I am fairly new to Pandas and desperately need help to modify my dataframe by comparing consecutive rows within multiple group pairings:
Dataframe example =
idData idStation idCast Pressure
1 1 1 1505
2 1 1 1506
3 1 1 1507
4 1 1 1508
5 1 2 1505
6 1 2 1506
7 1 2 1503
8 1 2 1504
9 2 1 1505
10 2 1 1506
11 2 1 1507
etc
I want to delete any rows where the Pressure value for that row is less than those above it, for each idStation and idCast pair (i.e. rows where idData = 7 and 8 need to be deleted). I don't want to compare different idStation & idCast pairs - i.e. first iteration of the loop would look through the Pressure record for idStation = 1, idCast = 1 and the second iteration of the loop would look through the record for idStation = 1, idCast = 2 etc). I have tried grouping by idStation and idCast, then looping over them and comparing row by row but this only modifies a copy, not the original dataframe and the changes are lost.

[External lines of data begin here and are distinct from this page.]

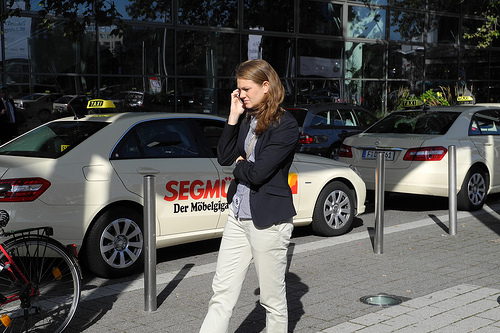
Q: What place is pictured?
A: It is a street.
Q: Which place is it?
A: It is a street.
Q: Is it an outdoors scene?
A: Yes, it is outdoors.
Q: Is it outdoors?
A: Yes, it is outdoors.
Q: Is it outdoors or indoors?
A: It is outdoors.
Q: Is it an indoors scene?
A: No, it is outdoors.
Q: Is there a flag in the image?
A: No, there are no flags.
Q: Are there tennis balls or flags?
A: No, there are no flags or tennis balls.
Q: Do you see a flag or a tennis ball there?
A: No, there are no flags or tennis balls.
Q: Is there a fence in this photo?
A: No, there are no fences.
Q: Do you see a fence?
A: No, there are no fences.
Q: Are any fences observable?
A: No, there are no fences.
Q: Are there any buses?
A: No, there are no buses.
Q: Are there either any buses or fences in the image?
A: No, there are no buses or fences.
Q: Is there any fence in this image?
A: No, there are no fences.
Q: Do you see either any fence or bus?
A: No, there are no fences or buses.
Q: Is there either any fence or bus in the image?
A: No, there are no fences or buses.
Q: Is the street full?
A: Yes, the street is full.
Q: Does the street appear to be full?
A: Yes, the street is full.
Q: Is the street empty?
A: No, the street is full.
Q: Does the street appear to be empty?
A: No, the street is full.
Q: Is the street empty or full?
A: The street is full.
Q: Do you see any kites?
A: No, there are no kites.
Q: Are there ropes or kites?
A: No, there are no kites or ropes.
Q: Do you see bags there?
A: No, there are no bags.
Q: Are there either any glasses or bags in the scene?
A: No, there are no bags or glasses.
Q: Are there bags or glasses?
A: No, there are no bags or glasses.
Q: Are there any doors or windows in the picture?
A: Yes, there is a window.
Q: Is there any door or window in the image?
A: Yes, there is a window.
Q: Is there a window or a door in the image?
A: Yes, there is a window.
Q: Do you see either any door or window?
A: Yes, there is a window.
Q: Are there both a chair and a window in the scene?
A: No, there is a window but no chairs.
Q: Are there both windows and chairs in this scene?
A: No, there is a window but no chairs.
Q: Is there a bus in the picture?
A: No, there are no buses.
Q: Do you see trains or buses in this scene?
A: No, there are no buses or trains.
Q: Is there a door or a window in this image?
A: Yes, there are windows.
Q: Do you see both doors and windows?
A: Yes, there are both windows and a door.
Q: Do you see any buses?
A: No, there are no buses.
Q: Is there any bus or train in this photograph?
A: No, there are no buses or trains.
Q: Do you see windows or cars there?
A: Yes, there is a window.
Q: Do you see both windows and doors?
A: Yes, there are both a window and doors.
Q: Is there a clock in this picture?
A: No, there are no clocks.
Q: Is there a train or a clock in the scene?
A: No, there are no clocks or trains.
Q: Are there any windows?
A: Yes, there is a window.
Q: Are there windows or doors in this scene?
A: Yes, there is a window.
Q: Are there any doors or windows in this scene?
A: Yes, there is a window.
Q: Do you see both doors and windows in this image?
A: Yes, there are both a window and a door.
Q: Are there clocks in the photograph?
A: No, there are no clocks.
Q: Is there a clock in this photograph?
A: No, there are no clocks.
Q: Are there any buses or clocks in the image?
A: No, there are no clocks or buses.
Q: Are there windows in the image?
A: Yes, there is a window.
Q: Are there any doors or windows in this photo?
A: Yes, there is a window.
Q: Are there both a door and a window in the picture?
A: Yes, there are both a window and a door.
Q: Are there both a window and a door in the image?
A: Yes, there are both a window and a door.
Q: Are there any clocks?
A: No, there are no clocks.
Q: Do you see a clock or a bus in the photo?
A: No, there are no clocks or buses.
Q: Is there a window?
A: Yes, there is a window.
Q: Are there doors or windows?
A: Yes, there is a window.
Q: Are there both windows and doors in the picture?
A: Yes, there are both a window and a door.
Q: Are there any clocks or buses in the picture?
A: No, there are no buses or clocks.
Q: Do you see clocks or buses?
A: No, there are no buses or clocks.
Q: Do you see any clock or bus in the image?
A: No, there are no buses or clocks.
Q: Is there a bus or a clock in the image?
A: No, there are no buses or clocks.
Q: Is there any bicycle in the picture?
A: Yes, there is a bicycle.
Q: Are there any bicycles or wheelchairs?
A: Yes, there is a bicycle.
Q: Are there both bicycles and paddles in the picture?
A: No, there is a bicycle but no paddles.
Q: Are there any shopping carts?
A: No, there are no shopping carts.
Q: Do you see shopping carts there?
A: No, there are no shopping carts.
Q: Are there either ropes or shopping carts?
A: No, there are no shopping carts or ropes.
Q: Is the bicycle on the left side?
A: Yes, the bicycle is on the left of the image.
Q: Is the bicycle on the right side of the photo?
A: No, the bicycle is on the left of the image.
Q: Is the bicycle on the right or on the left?
A: The bicycle is on the left of the image.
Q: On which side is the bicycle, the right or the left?
A: The bicycle is on the left of the image.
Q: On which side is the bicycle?
A: The bicycle is on the left of the image.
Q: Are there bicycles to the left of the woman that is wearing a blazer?
A: Yes, there is a bicycle to the left of the woman.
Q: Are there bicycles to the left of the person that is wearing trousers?
A: Yes, there is a bicycle to the left of the woman.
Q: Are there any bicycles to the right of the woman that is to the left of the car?
A: No, the bicycle is to the left of the woman.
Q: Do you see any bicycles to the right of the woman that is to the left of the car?
A: No, the bicycle is to the left of the woman.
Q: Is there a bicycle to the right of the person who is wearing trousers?
A: No, the bicycle is to the left of the woman.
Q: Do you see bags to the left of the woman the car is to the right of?
A: No, there is a bicycle to the left of the woman.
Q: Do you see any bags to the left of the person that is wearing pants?
A: No, there is a bicycle to the left of the woman.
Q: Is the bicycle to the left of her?
A: Yes, the bicycle is to the left of a woman.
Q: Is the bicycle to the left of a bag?
A: No, the bicycle is to the left of a woman.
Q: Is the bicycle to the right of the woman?
A: No, the bicycle is to the left of the woman.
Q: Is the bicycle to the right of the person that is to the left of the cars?
A: No, the bicycle is to the left of the woman.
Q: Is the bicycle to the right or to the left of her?
A: The bicycle is to the left of the woman.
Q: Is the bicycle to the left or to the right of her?
A: The bicycle is to the left of the woman.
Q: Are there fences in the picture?
A: No, there are no fences.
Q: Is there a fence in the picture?
A: No, there are no fences.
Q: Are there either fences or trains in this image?
A: No, there are no fences or trains.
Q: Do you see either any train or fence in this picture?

Stn_Cast_Group = Dataframe.groupby(['idStation','idCast'])
for name, group in Stn_Cast_Group:
j = 0
for i in range(1,len(group['Pressure'])):
if group['Pressure'].iloc[i] < j:
group['Pressure'].iloc[i] = np.nan
else:
j = group['Pressure'].iloc[i]
This labels the correct pressure values as nan (as I am unsure of how to delete the row) but only for the group view.
How would you create a copy of the dataframe (so as to have access to original and modified versions) and then delete the rows as mentioned above?